Exercise: Beneath this instruction is a listing; print exactly the lines in it starting at the line that contains "For every layout element, output its label and" and going through the line that contains "Document page, 1275x1650 pixels.".

The data:
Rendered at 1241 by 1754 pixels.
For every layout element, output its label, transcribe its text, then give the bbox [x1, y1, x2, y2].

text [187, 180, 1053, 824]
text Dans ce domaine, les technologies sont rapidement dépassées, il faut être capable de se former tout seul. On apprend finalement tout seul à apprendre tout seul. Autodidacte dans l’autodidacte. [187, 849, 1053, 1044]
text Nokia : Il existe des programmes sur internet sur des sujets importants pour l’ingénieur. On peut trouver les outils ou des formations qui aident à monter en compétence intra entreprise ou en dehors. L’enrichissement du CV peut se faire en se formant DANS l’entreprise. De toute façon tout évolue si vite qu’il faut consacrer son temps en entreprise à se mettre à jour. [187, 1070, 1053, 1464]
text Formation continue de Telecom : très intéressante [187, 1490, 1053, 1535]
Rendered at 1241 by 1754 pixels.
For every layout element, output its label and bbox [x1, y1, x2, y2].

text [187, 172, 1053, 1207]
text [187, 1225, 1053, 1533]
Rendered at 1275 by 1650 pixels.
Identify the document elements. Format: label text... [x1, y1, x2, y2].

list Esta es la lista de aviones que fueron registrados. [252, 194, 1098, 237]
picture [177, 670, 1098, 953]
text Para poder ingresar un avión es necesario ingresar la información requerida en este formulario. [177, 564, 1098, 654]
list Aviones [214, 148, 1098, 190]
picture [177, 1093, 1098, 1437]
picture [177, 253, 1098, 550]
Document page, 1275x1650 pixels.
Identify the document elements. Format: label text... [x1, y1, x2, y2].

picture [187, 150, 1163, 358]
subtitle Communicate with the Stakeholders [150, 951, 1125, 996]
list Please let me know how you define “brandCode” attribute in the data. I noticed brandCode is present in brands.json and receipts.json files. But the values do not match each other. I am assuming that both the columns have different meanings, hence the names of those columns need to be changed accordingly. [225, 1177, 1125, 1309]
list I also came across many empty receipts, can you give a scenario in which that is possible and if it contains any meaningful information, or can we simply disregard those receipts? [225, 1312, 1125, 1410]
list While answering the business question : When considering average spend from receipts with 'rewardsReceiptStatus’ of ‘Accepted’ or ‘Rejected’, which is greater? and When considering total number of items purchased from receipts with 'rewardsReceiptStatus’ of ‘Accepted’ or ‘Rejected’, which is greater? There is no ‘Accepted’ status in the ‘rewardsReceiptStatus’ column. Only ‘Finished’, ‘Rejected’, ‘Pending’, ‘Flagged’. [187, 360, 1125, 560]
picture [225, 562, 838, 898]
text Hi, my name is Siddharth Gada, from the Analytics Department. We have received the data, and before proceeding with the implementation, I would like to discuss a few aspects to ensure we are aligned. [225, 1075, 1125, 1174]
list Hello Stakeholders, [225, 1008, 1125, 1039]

Solution:
For every layout element, output its label and bbox [x1, y1, x2, y2].

text [187, 172, 1053, 1207]
text [187, 1225, 1053, 1533]
Rendered at 1275 by 1650 pixels.
Identify the document elements. Format: label text... [x1, y1, x2, y2].

list Esta es la lista de aviones que fueron registrados. [252, 194, 1098, 237]
picture [177, 670, 1098, 953]
text Para poder ingresar un avión es necesario ingresar la información requerida en este formulario. [177, 564, 1098, 654]
list Aviones [214, 148, 1098, 190]
picture [177, 1093, 1098, 1437]
picture [177, 253, 1098, 550]
Document page, 1275x1650 pixels.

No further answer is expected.